やってられるかとばかりに授業を抜け出した歩だが、すぐにこの新聞部長に発見されてしまったのだ。
「………」
「どうしたんですか?鳴海さん。さっきからずっと黙りこんで……」
こんな気持ち良いお散歩天気(?)ですのに。
不思議そうに歩の顔をひよのが覗き込む。
「…俺は一人で散歩すんのがいいんだ」
「まぁたそんな心にもないこと言って〜」
「…っ」
からからと笑うひよのに、歩が言葉をなくして項垂れる。
観念したように歩き出した歩を見て、ひよのが満足そうに笑い、再度鼻歌を歌い始めた。
「…………」
ふと上を仰ぐと、巨大な校舎の隙間から真っ青な空が見えて。
窮屈そうなそれから、燦々とした心地良い光が降りてくる。
恐ろしいほどに静かで、穏やかな時間。
何も無くて、 故に、
ここに総てがある ような、
そんな気がするのは
「鳴海さん、手を繋ぎましょう!」
「………はあ?」
突然のひよのの提案に、歩が間の抜けた声を出す。
「何言ってんだ、急に…」
しかしひよのは、さもグッドアイディア!と言わんばかりに満面の笑顔を浮かべて。
「ほら、歌にあるじゃないですか。 〜♪幸せなら手をつなごう〜♪みたいな!」
「…………」
―――幸せなら手を叩こう、だ。
そう突っ込もうとしたが、ひよのが笑顔で手を差し出してくる様子を見て、歩が口を閉じる。

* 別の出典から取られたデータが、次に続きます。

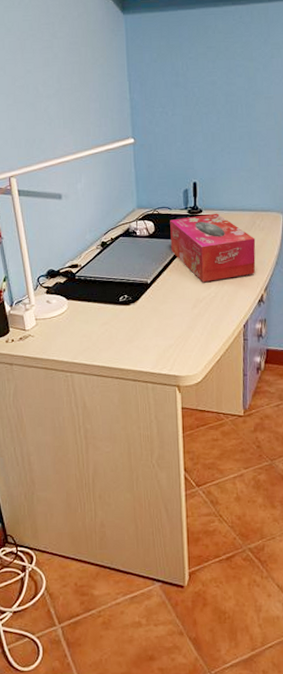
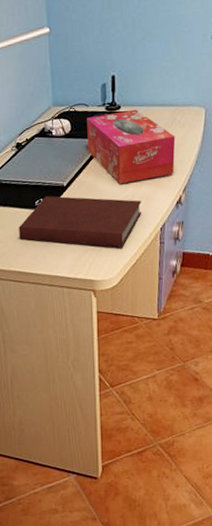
notebook: none [103,292,225,344] -> present [19,196,142,248]

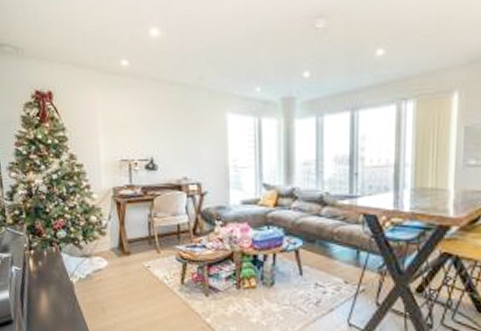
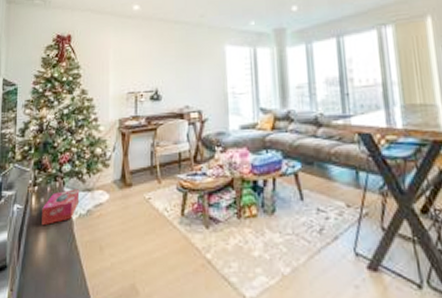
tissue box: none [41,254,78,286] -> present [42,189,80,225]

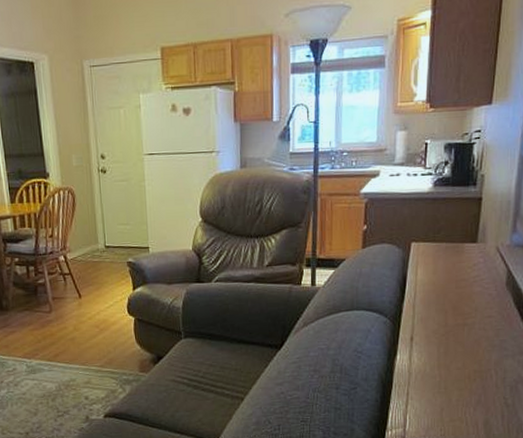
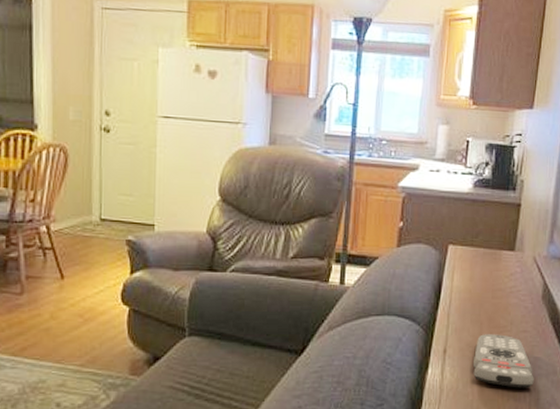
remote control: none [440,321,500,369] -> present [473,334,534,388]

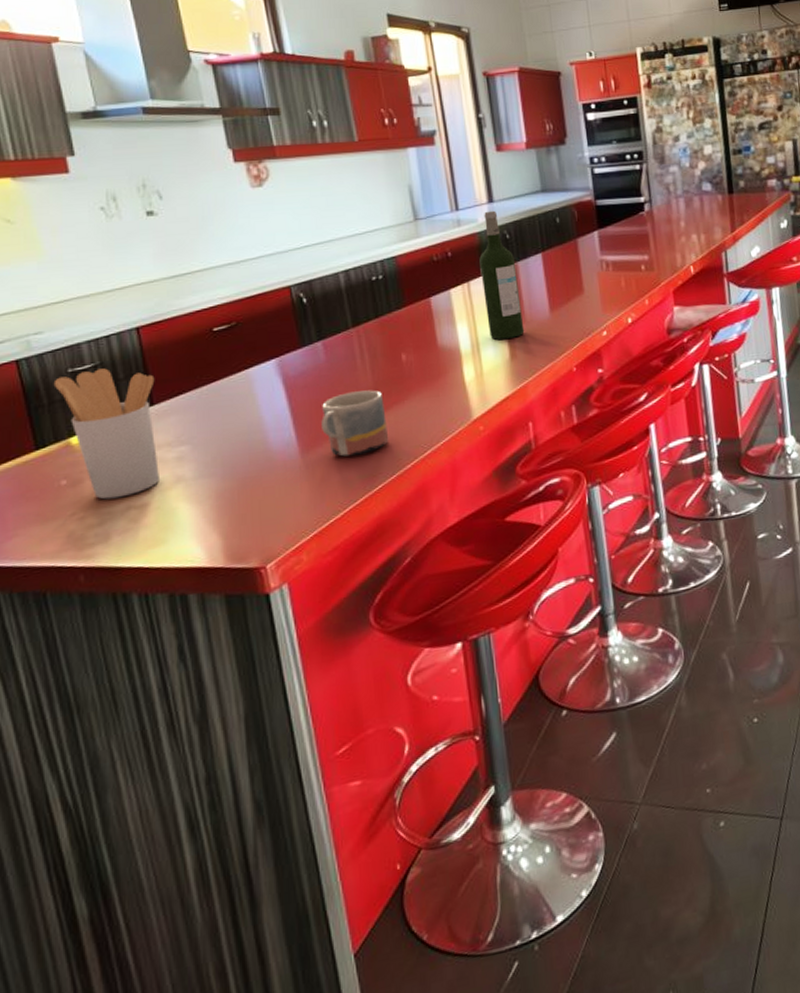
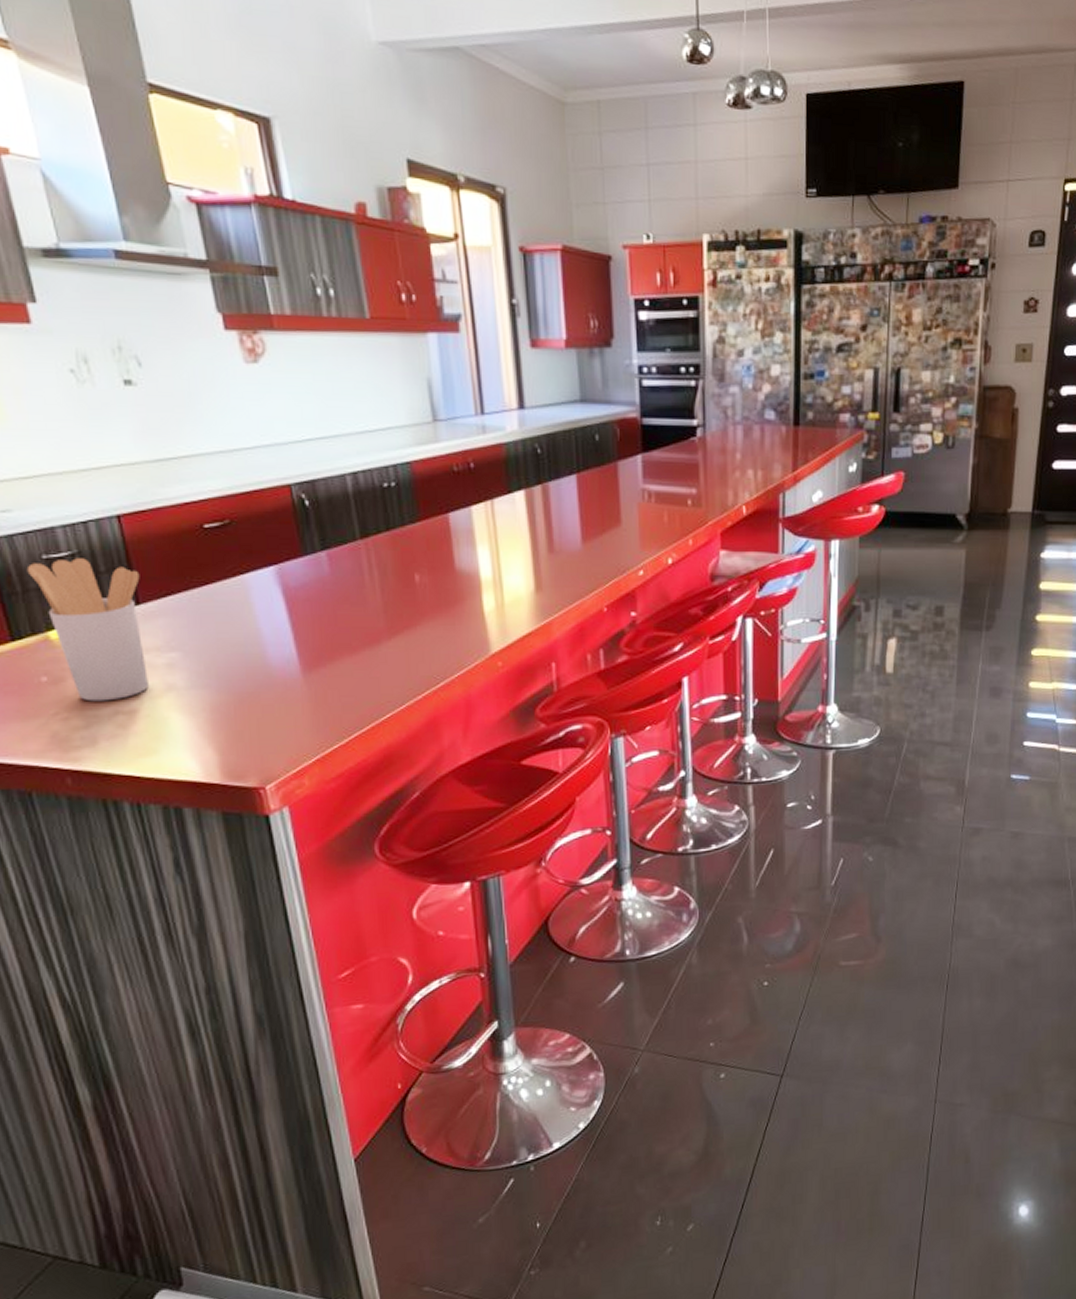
mug: present [321,390,389,457] -> none [325,611,399,680]
wine bottle: present [479,210,525,340] -> none [505,418,553,568]

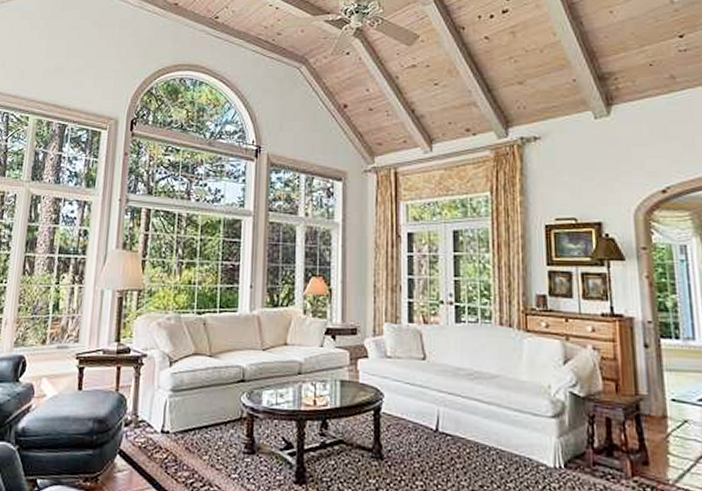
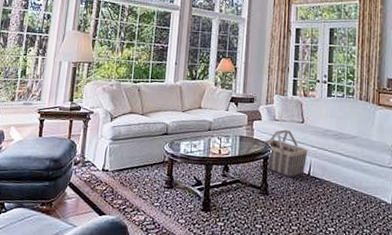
basket: none [368,369,434,437] -> present [259,129,308,180]

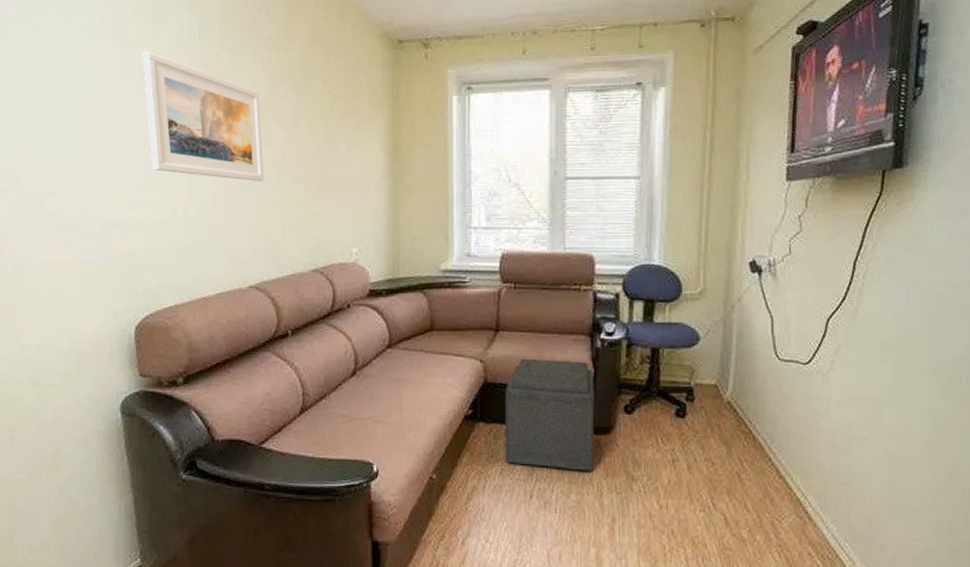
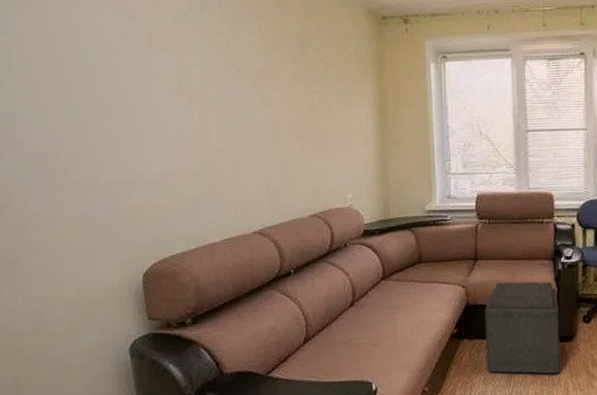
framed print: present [142,51,264,181] -> none [145,23,265,138]

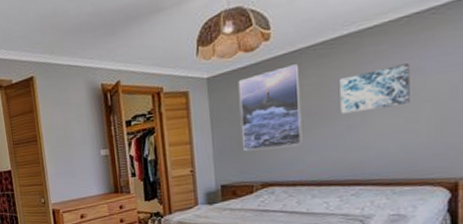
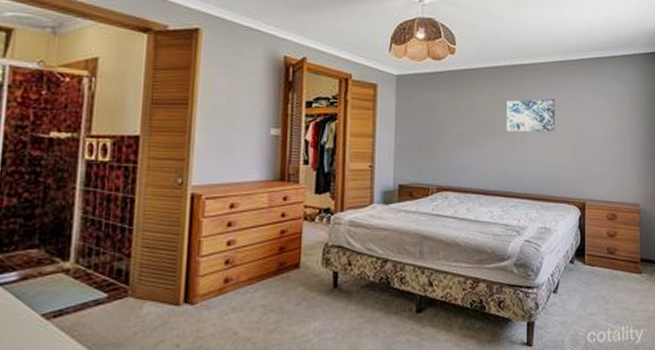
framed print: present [238,64,302,152] -> none [423,80,477,155]

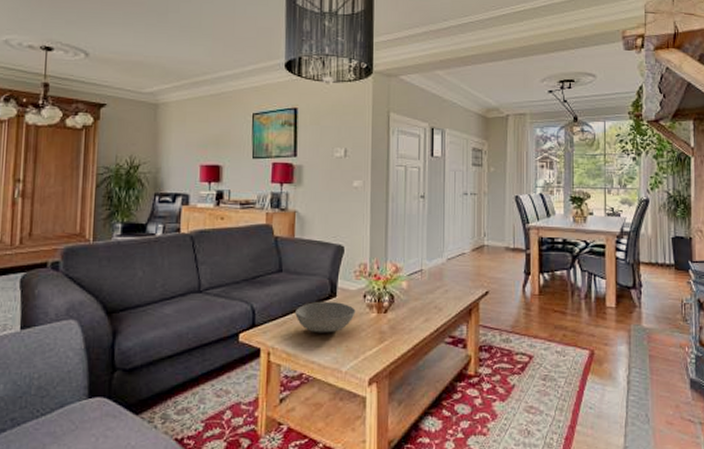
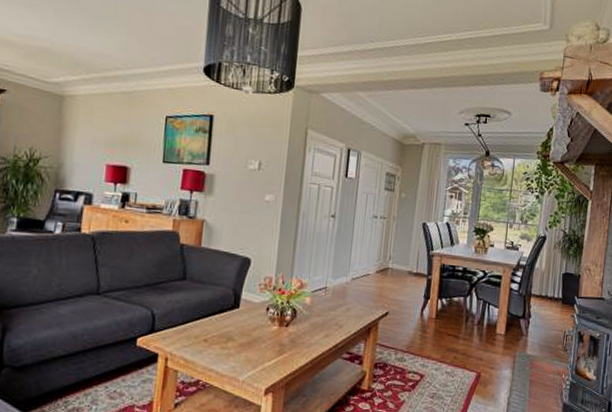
bowl: present [295,301,356,333] -> none [196,311,258,343]

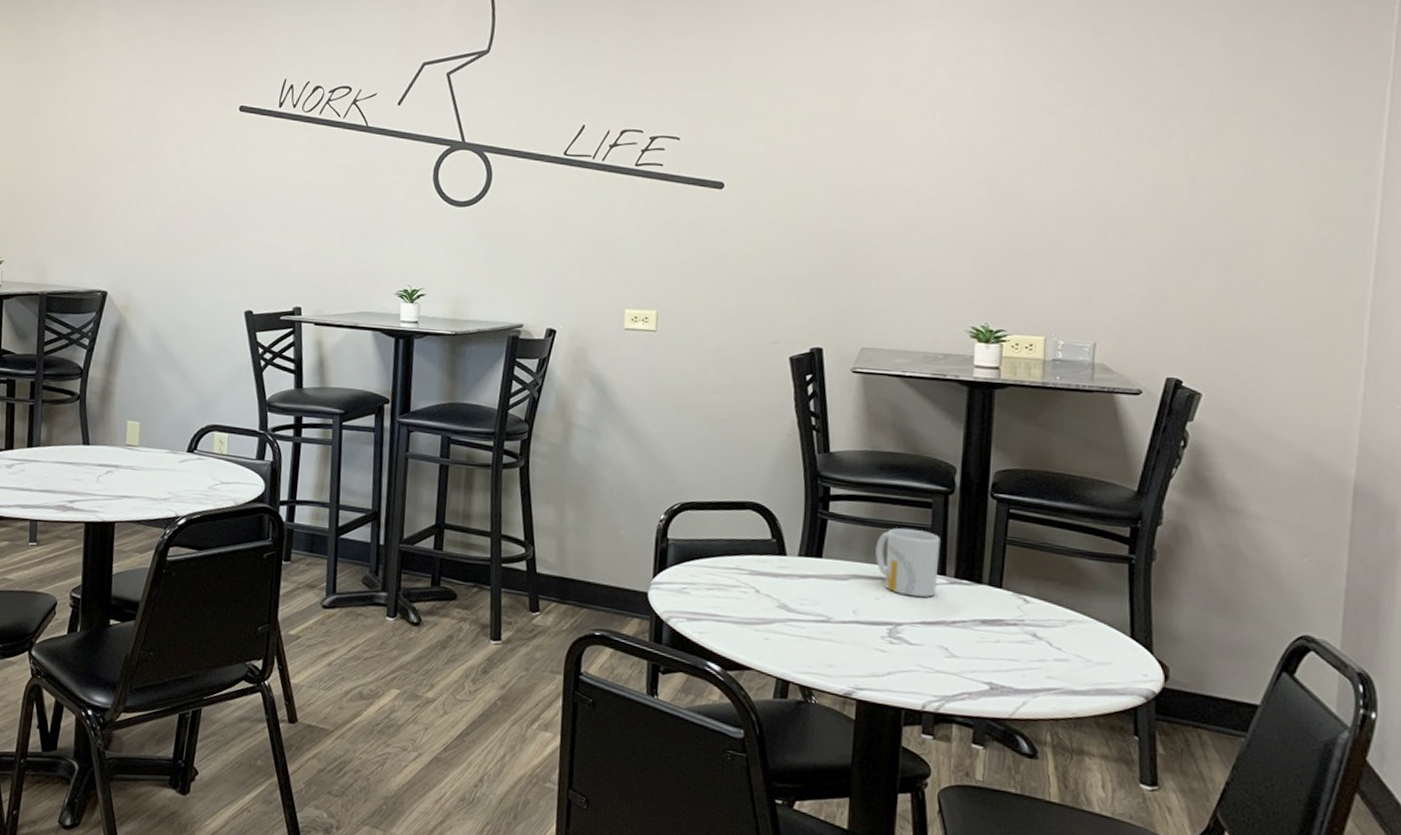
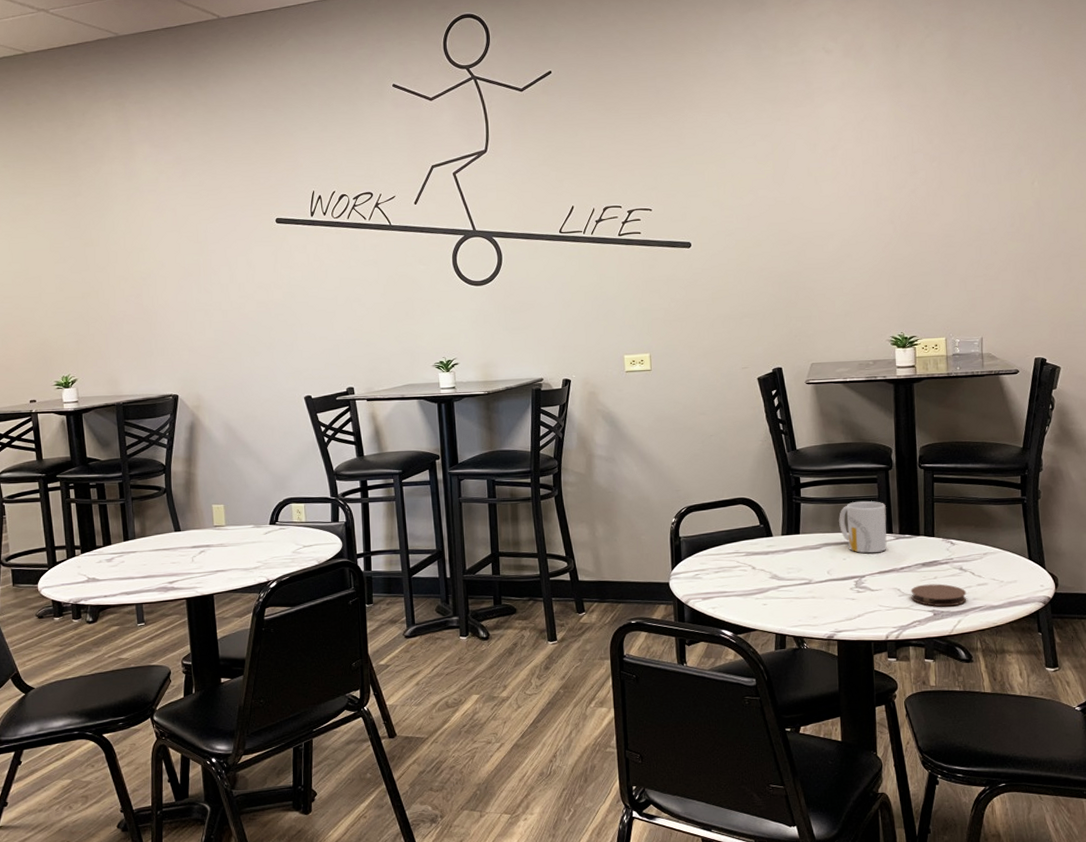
coaster: none [962,647,1039,682] -> present [911,584,967,607]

「はい鳴海さん、手を繋ぎましょう!! 私たちこんなに幸せなんですから!」
「俺の幸せまで決め付けるなよ…」
「あれ?鳴海さん、幸せじゃないんですか!?」
「………………」
歌詞を訂正してやれば、ひよのは差し出した手を降ろすだろうか。
全然幸せじゃないと突っぱねれば、ひよのは差し出した手を降ろすだろうか。
ふぅ、と小さく嘆息して、
答える代わりに。
歩は渋々と、
あくまで渋々と。
差し出された小さな手に、それより少し大きな自分の手を重ねた。